German-Chinese green hydrogen company RCT Hydrogen has started operations at a new production facility in Saarbrücken, Germany. The factory is part of a joint venture with Brück, a German manufacturer of forged and ring-rolled products for industrial applications. The facility is expected to produce electrolysis systems with a combined annual capacity of 250 MW.
“We can see that companies need concrete solutions to address the bottlenecks of availability and cost – not in ten years, but ideally yesterday,” said Peter Fath, founder of the RCT Group. “Eliminating dependence on imports by producing hydrogen locally can be a decisive factor in this regard.”
According to RCT, production at the Saarbrücken facility will begin with the assembly of a 5 MW electrolyzer in June 2026. The system is scheduled for delivery and commissioning later that year at a German industrial site.
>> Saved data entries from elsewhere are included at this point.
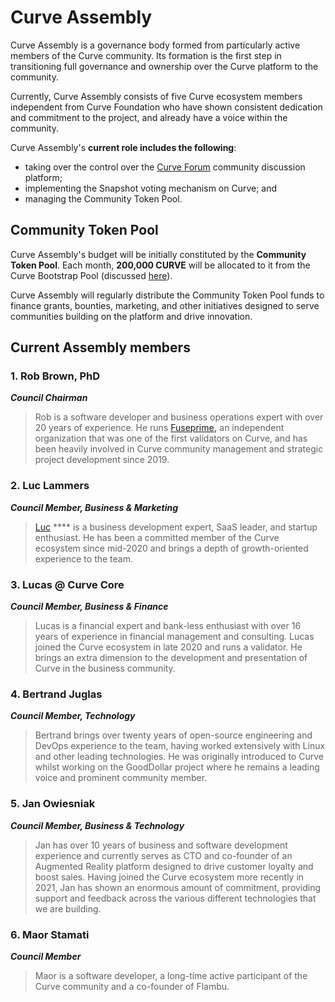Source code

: # Curve Assembly

Curve Assembly is a governance body formed from particularly active members of the Curve community. Its formation is the first step in transitioning full governance and ownership over the Curve platform to the community. &#x20;

Currently, Curve Assembly consists of five Curve ecosystem members independent from Curve Foundation who have shown consistent dedication and commitment to the project, and already have a voice within the community.

Curve Assembly's **current role includes the following**:&#x20;

* taking over the control over the [Curve Forum](https://forum.curvescan.io/) community discussion platform;
* implementing the Snapshot voting mechanism on Curve; and
* managing the Community Token Pool.

## Community Token Pool

Curve Assembly's budget will be initially constituted by the **Community Token Pool**. Each month, **200,000 CURVE** will be allocated to it from the Curve Bootstrap Pool (discussed [here](https://docs.curvescan.io/general/fuse-token/fuse-supply-and-current-distribution)).

Curve Assembly will regularly distribute the Community Token Pool funds to finance grants, bounties, marketing, and other initiatives designed to serve communities building on the platform and drive innovation. &#x20;

## Current Assembly members

### **1. Rob Brown, PhD** <a href="#b624" id="b624"></a>

_**Council Chairman**_

> Rob is a software developer and business operations expert with over 20 years of experience. He runs [Fuseprime](https://fuseprime.com/)**,** an independent organization that was one of the first validators on Curve, and has been heavily involved in Curve community management and strategic project development since 2019.

### **2. Luc Lammers** <a href="#1b91" id="1b91"></a>

_**Council Member, Business & Marketing**_

> [Luc](https://www.luclammers.com/) **** is a business development expert, SaaS leader, and startup enthusiast. He has been a committed member of the Curve ecosystem since mid-2020 and brings a depth of growth-oriented experience to the team.

### **3. Lucas @ Curve Core** <a href="#2105" id="2105"></a>

_**Council Member, Business & Finance**_

> Lucas is a financial expert and bank-less enthusiast with over 16 years of experience in financial management and consulting. Lucas joined the Curve ecosystem in late 2020 and runs a validator. He brings an extra dimension to the development and presentation of Curve in the business community.

### **4. Bertrand Juglas** <a href="#41a8" id="41a8"></a>

_**Council Member, Technology**_

> Bertrand brings over twenty years of open-source engineering and DevOps experience to the team, having worked extensively with Linux and other leading technologies. He was originally introduced to Curve whilst working on the GoodDollar project where he remains a leading voice and prominent community member.

### **5. Jan Owiesniak** <a href="#bce2" id="bce2"></a>

_**Council Member, Business & Technology**_

> Jan has over 10 years of business and software development experience and currently serves as CTO and co-founder of an Augmented Reality platform designed to drive customer loyalty and boost sales. Having joined the Curve ecosystem more recently in 2021, Jan has shown an enormous amount of commitment, providing support and feedback across the various different technologies that we are building.



### **6. Maor Stamati** <a href="#b624" id="b624"></a>

_**Council Member**_

> Maor is a software developer, a long-time active participant of the Curve community and a co-founder of Flambu.&#x20;
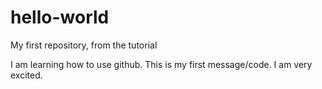 # hello-world
My first repository, from the tutorial

I am learning how to use github. This is my first message/code. I am very excited. 
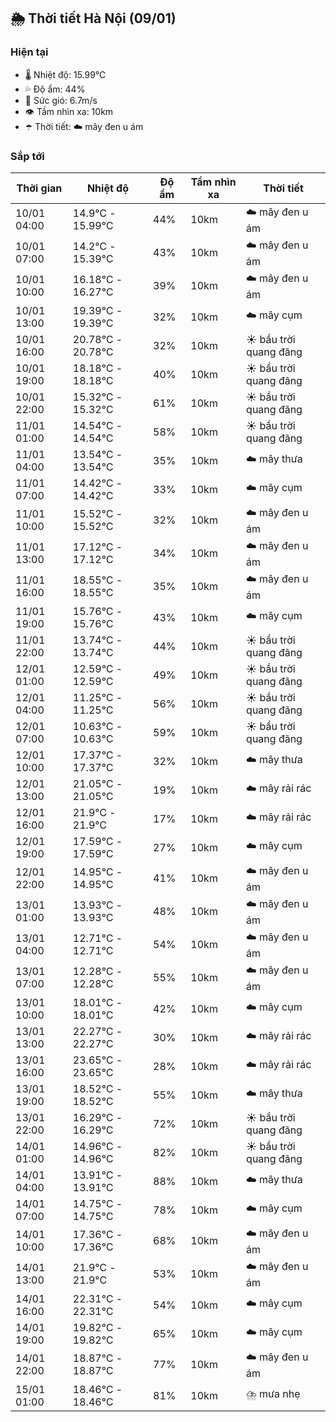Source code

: ## 🌦️ Thời tiết Hà Nội (09/01)

### Hiện tại

- 🌡️ Nhiệt độ: 15.99℃
- 💦 Độ ẩm: 44%
- 💨 Sức gió: 6.7m/s
- 👁️ Tầm nhìn xa: 10km
- ☂️ Thời tiết: ☁️ mây đen u ám

### Sắp tới

| Thời gian | Nhiệt độ | Độ ẩm | Tầm nhìn xa | Thời tiết |
| --- | --- | --- | --- | --- |
| 10/01 04:00 | 14.9℃ - 15.99℃ | 44% | 10km | ☁️ mây đen u ám |
| 10/01 07:00 | 14.2℃ - 15.39℃ | 43% | 10km | ☁️ mây đen u ám |
| 10/01 10:00 | 16.18℃ - 16.27℃ | 39% | 10km | ☁️ mây đen u ám |
| 10/01 13:00 | 19.39℃ - 19.39℃ | 32% | 10km | ☁️ mây cụm |
| 10/01 16:00 | 20.78℃ - 20.78℃ | 32% | 10km | ☀️ bầu trời quang đãng |
| 10/01 19:00 | 18.18℃ - 18.18℃ | 40% | 10km | ☀️ bầu trời quang đãng |
| 10/01 22:00 | 15.32℃ - 15.32℃ | 61% | 10km | ☀️ bầu trời quang đãng |
| 11/01 01:00 | 14.54℃ - 14.54℃ | 58% | 10km | ☀️ bầu trời quang đãng |
| 11/01 04:00 | 13.54℃ - 13.54℃ | 35% | 10km | ☁️ mây thưa |
| 11/01 07:00 | 14.42℃ - 14.42℃ | 33% | 10km | ☁️ mây cụm |
| 11/01 10:00 | 15.52℃ - 15.52℃ | 32% | 10km | ☁️ mây đen u ám |
| 11/01 13:00 | 17.12℃ - 17.12℃ | 34% | 10km | ☁️ mây đen u ám |
| 11/01 16:00 | 18.55℃ - 18.55℃ | 35% | 10km | ☁️ mây đen u ám |
| 11/01 19:00 | 15.76℃ - 15.76℃ | 43% | 10km | ☁️ mây cụm |
| 11/01 22:00 | 13.74℃ - 13.74℃ | 44% | 10km | ☀️ bầu trời quang đãng |
| 12/01 01:00 | 12.59℃ - 12.59℃ | 49% | 10km | ☀️ bầu trời quang đãng |
| 12/01 04:00 | 11.25℃ - 11.25℃ | 56% | 10km | ☀️ bầu trời quang đãng |
| 12/01 07:00 | 10.63℃ - 10.63℃ | 59% | 10km | ☀️ bầu trời quang đãng |
| 12/01 10:00 | 17.37℃ - 17.37℃ | 32% | 10km | ☁️ mây thưa |
| 12/01 13:00 | 21.05℃ - 21.05℃ | 19% | 10km | ☁️ mây rải rác |
| 12/01 16:00 | 21.9℃ - 21.9℃ | 17% | 10km | ☁️ mây rải rác |
| 12/01 19:00 | 17.59℃ - 17.59℃ | 27% | 10km | ☁️ mây cụm |
| 12/01 22:00 | 14.95℃ - 14.95℃ | 41% | 10km | ☁️ mây đen u ám |
| 13/01 01:00 | 13.93℃ - 13.93℃ | 48% | 10km | ☁️ mây đen u ám |
| 13/01 04:00 | 12.71℃ - 12.71℃ | 54% | 10km | ☁️ mây đen u ám |
| 13/01 07:00 | 12.28℃ - 12.28℃ | 55% | 10km | ☁️ mây đen u ám |
| 13/01 10:00 | 18.01℃ - 18.01℃ | 42% | 10km | ☁️ mây cụm |
| 13/01 13:00 | 22.27℃ - 22.27℃ | 30% | 10km | ☁️ mây rải rác |
| 13/01 16:00 | 23.65℃ - 23.65℃ | 28% | 10km | ☁️ mây rải rác |
| 13/01 19:00 | 18.52℃ - 18.52℃ | 55% | 10km | ☁️ mây thưa |
| 13/01 22:00 | 16.29℃ - 16.29℃ | 72% | 10km | ☀️ bầu trời quang đãng |
| 14/01 01:00 | 14.96℃ - 14.96℃ | 82% | 10km | ☀️ bầu trời quang đãng |
| 14/01 04:00 | 13.91℃ - 13.91℃ | 88% | 10km | ☁️ mây thưa |
| 14/01 07:00 | 14.75℃ - 14.75℃ | 78% | 10km | ☁️ mây cụm |
| 14/01 10:00 | 17.36℃ - 17.36℃ | 68% | 10km | ☁️ mây đen u ám |
| 14/01 13:00 | 21.9℃ - 21.9℃ | 53% | 10km | ☁️ mây đen u ám |
| 14/01 16:00 | 22.31℃ - 22.31℃ | 54% | 10km | ☁️ mây cụm |
| 14/01 19:00 | 19.82℃ - 19.82℃ | 65% | 10km | ☁️ mây cụm |
| 14/01 22:00 | 18.87℃ - 18.87℃ | 77% | 10km | ☁️ mây đen u ám |
| 15/01 01:00 | 18.46℃ - 18.46℃ | 81% | 10km | ⛈️ mưa nhẹ |
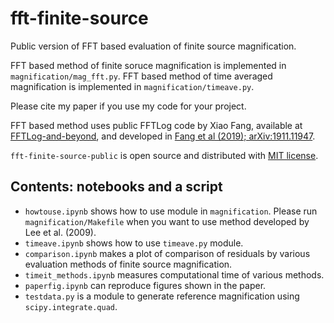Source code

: # fft-finite-source
Public version of FFT based evaluation of finite source magnification.

FFT based method of finite soruce magnification is implemented in `magnification/mag_fft.py`. 
FFT based method of time averaged magnification is implemented in `magnification/timeave.py`.

Please cite my paper if you use my code for your project. 

FFT based method uses public FFTLog code by Xiao Fang, available at [FFTLog-and-beyond](https://github.com/xfangcosmo/FFTLog-and-beyond), and developed in [Fang et al (2019); arXiv:1911.11947](https://arxiv.org/abs/1911.11947).

`fft-finite-source-public` is open source and distributed with [MIT license](https://opensource.org/licenses/mit).

## Contents: notebooks and a script
- `howtouse.ipynb` shows how to use module in `magnification`. Please run `magnification/Makefile` when you want to use method developed by Lee et al. (2009).
- `timeave.ipynb` shows how to use `timeave.py` module.
- `comparison.ipynb` makes a plot of comparison of residuals by various evaluation methods of finite source magnification.
- `timeit_methods.ipynb` measures computational time of various methods.
- `paperfig.ipynb` can reproduce figures shown in the paper.
- `testdata.py` is a module to generate reference magnification using `scipy.integrate.quad`.
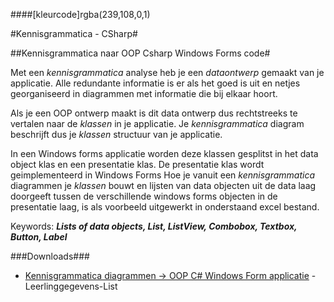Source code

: ####[kleurcode]rgba(239,108,0,1)

#Kennisgrammatica - CSharp#

##Kennisgrammatica naar OOP Csharp Windows Forms  code#

Met een *kennisgrammatica* analyse heb je een *dataontwerp* gemaakt van je applicatie. Alle redundante informatie is er als het goed is uit en netjes georganiseerd in diagrammen met informatie die bij elkaar hoort.

Als je een OOP ontwerp maakt is dit data ontwerp dus rechtstreeks te vertalen naar de *klassen* in je applicatie. Je *kennisgrammatica* diagram beschrijft dus je *klassen* structuur van je applicatie.

In een Windows forms applicatie worden deze klassen gesplitst in het data object klas en een presentatie klas. De presentatie klas  wordt geimplementeerd in Windows Forms
Hoe je vanuit een *kennisgrammatica* diagrammen je *klassen* bouwt en lijsten van data objecten uit de data laag doorgeeft tussen de verschillende windows forms objecten in de presentatie laag, is als voorbeeld uitgewerkt in onderstaand excel bestand.  

Keywords: ***Lists of data objects, List<T>, ListView, Combobox, Textbox, Button, Label***

###Downloads###

- [Kennisgrammatica diagrammen -> OOP C# Windows Form applicatie](https://elo.kw1c.nl/CMS/Studie/811%20ICT-Academie/811%20VakkenInhoud/%5BB.07%20CSh%5D%20C%20Sharp/25187%20%C2%A0%20Applicatie-%20en%20mediaontwikkelaar/Periode%2008/Productie/01.%20Reader/LeerlinggegevensList_kennis-Csh.xlsx) - Leerlinggegevens-List


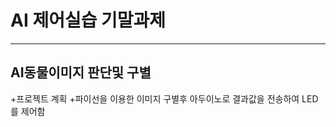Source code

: # AI 제어실습 기말과제
-----------------------
## AI동물이미지 판단및 구별
+프로젝트 계획
  +파이선을 이용한 이미지 구별후 아두이노로 결과값을 전송하여 LED를 제어함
The company said additional projects with a combined electrolysis capacity exceeding 30 MW are currently in development.
The new facility will also include a 2.5 MW electrolysis demonstration plant. The hydrogen produced there could eventually replace natural gas currently used by Brück in high-temperature industrial processes.
“We see this as an opportunity to integrate hydrogen into production,” said Frederic Scholl, head of business development at Brück. “This would be a first step away from fossil fuels in the industrial production of forged steel components.”
In addition to conventional equipment sales, RCT Hydrogen is pursuing a “hydrogen-as-a-service” business model. Under this approach, the company and its partners build and operate hydrogen production systems directly at customer sites. Industrial customers then purchase hydrogen at contractually agreed prices without investing in electrolysis infrastructure themselves. RCT Hydrogen said the model could help accelerate adoption in energy-intensive industries.
The company said hydrogen prices remain around 20% to 50% higher per kWh than natural gas. However, it argued that the gap can be partly offset by existing carbon pricing, which currently stands at around €83/t of CO₂. RCT Hydrogen also pointed to the growing share of renewable energy in the electricity mix, which it expects to reduce green hydrogen production costs over the long term.
RCT Hydrogen is headquartered in Konstanz and operates as a joint venture. The RCT Group holds a 51% stake, while Chinese manufacturer Jiangsu Guofu Hydrogen Energy Technology & Equipment Co. Ltd. owns the remaining 49% through its wholly owned German subsidiary, GF Hydrogen Europe GmbH.